Cette richesse culturelle se traduit sur le plan financier également ?
Le festival m’a enrichi culturellement, mais sur le plan financier, ce n’est pas le cas. J’ai failli reporter l’édition tellement le financement du festival était difficile et la lenteur avec laquelle le ministère du Tourisme honore ses engagements. La bureaucratie est étouffante dans ce sens. Sur un autre plan, le Miff a été très médiatisé à l’étranger et cela m’a valu quelques inimitiés qui m’ont sincèrement fatigué à un certain moment.
C’est un festival qui a choisi la diagonale entre le touristique et le culturel. Pensez-vous pouvoir tenir le cap avec ces choix ?
Pourquoi pas ? Je travaille pour que le festival garde le cap. Le Miff est un regard croisé du Sud vers le Nord et du Nord vers le Sud. C’est un festival qui a sa propre personnalité.
Vous avez baissé le budget de ce festival et pourtant, le tapis rouge demande des stars qui coûtent cher…
En effet, cela demande des investissements supplémentaires si on veut attirer les grandes stars parce que les inviter revient aussi à mettre le prix. Mais la colonne vertébrale de ce festival demeure la qualité supérieure de ses films. C’est son cachet original en quelque sorte. Je ne nie pas les efforts et le soutien très important du ministère des Affaires culturelles et du ministère du Tourisme et de l’Artisanat. Mais sur le plan financier, le festival doit assurer des financements supplémentaires pour atteindre l’aboutissement rêvé et se fixer sur ses appuis.

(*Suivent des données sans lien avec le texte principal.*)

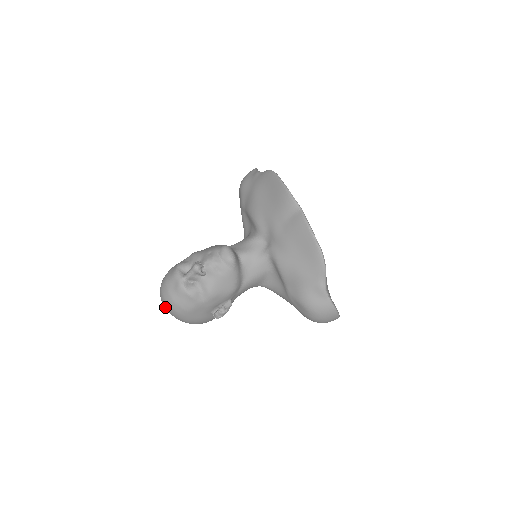
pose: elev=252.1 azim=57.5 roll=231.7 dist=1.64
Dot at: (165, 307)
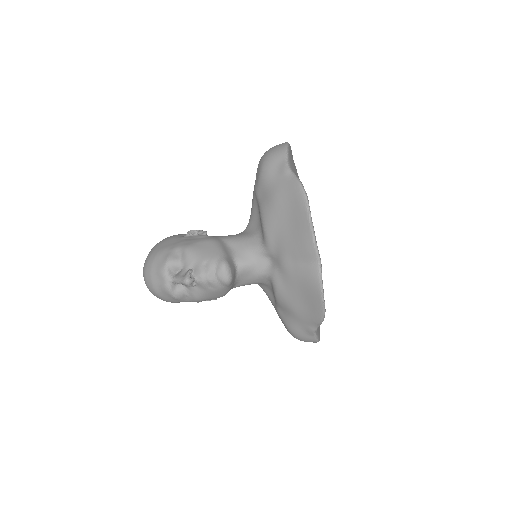
Dot at: occluded
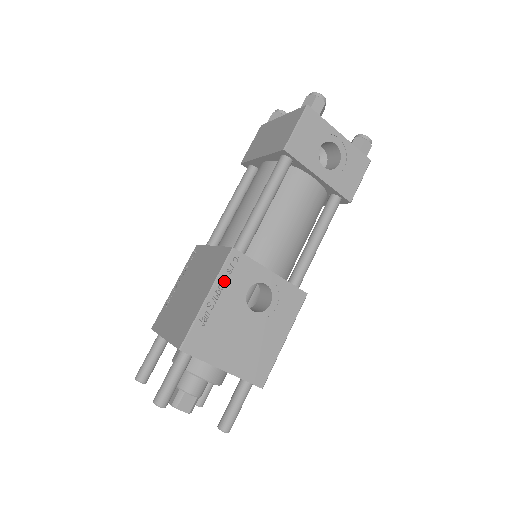
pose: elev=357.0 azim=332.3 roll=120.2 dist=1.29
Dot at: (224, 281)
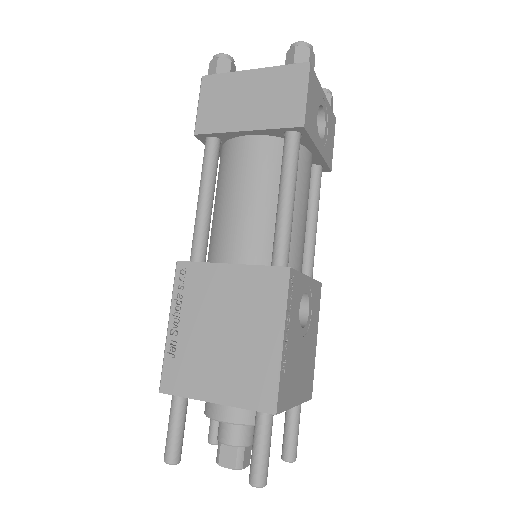
Dot at: (289, 311)
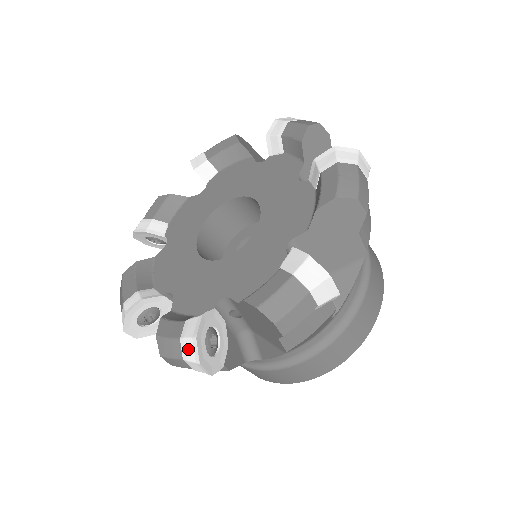
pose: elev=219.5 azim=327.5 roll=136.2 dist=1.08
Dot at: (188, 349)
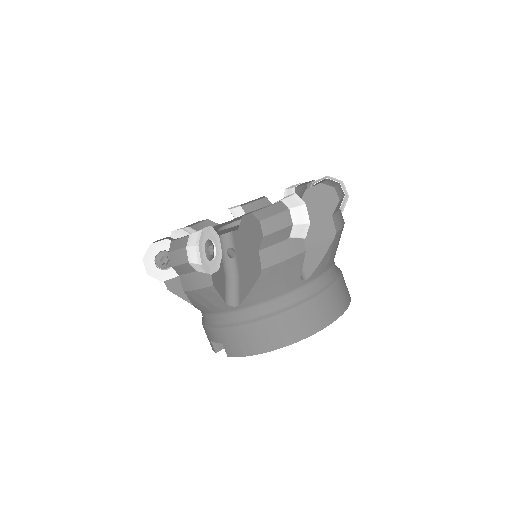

Pourquoi le choix d’une affiche avec Boussaâdya ?
À mon sens, le choix de l’affiche reflète les choix du Miff, dont le dialogue des cultures qui est un point très important dans notre démarche. Le personnage de Boussaâdya symbolise aussi ce dialogue. Il symbolise la diversité culturelle qui a caractérisé la Tunisie depuis des siècles comme il symbolise la magie d’un spectacle qui raconte une histoire (Boussaâdya est en fait à la recherche de sa fille Saâdy) au temps où les écrans de cinéma n’existaient pas. Chaque année, l’affiche du Miff s’intéressera à une thématique. La thématique de cette année est le «melting-pot». Dans ce contexte, la Tunisie a, toujours, été une terre de tolérance. On ne le répétera jamais assez.
Côté panels, vous en avez programmé trois, mais si le sujet de la numérisation des archives est en train d’être traité depuis un certain temps, des thèmes comme la musique de films, et les tournages étrangers en Tunisie «shooting in Tunisia : financer le cinéma tunisien autrement» sont nouveaux et ils n’ont pas été discutés auparavant dans un festival…
Je suis réalisateur et je sais que la musique est un élément très important dans la narration d’un film pour ne pas dire que la musique d’un film est à elle seule une narration sonore qui nous emporte. Je dirai que si le cinéma était un magicien la musique serait sa baguette. J’ai voulu participer à enrichir le savoir des cinéphiles tunisiens avec ce panel qui invite un grand professionnel de la musique de films. Le sujet des tournages étrangers en Tunisie (shooting in Tunisia) exprime toute notre volonté pour que la Tunisie retrouve sa place en tant que terre de tournage. C’est une rencontre entre des professionnels, de certains ministères intervenants et le Cnci pour arriver à des recommandations concrètes. En fait, les revenus des films étrangers tournés en Tunisie peuvent financer notre cinéma. Je rappelle qu’un film tourné en Tunisie rapporte autant sinon plus qu’un bateau de croisière qui débarque à La Goulette. C’est une activité économique à part entière et qui contribue à la formation de nos techniciens.Des producteurs de l’Amérique Latine viendront également parler de leur expérience dans ce sens.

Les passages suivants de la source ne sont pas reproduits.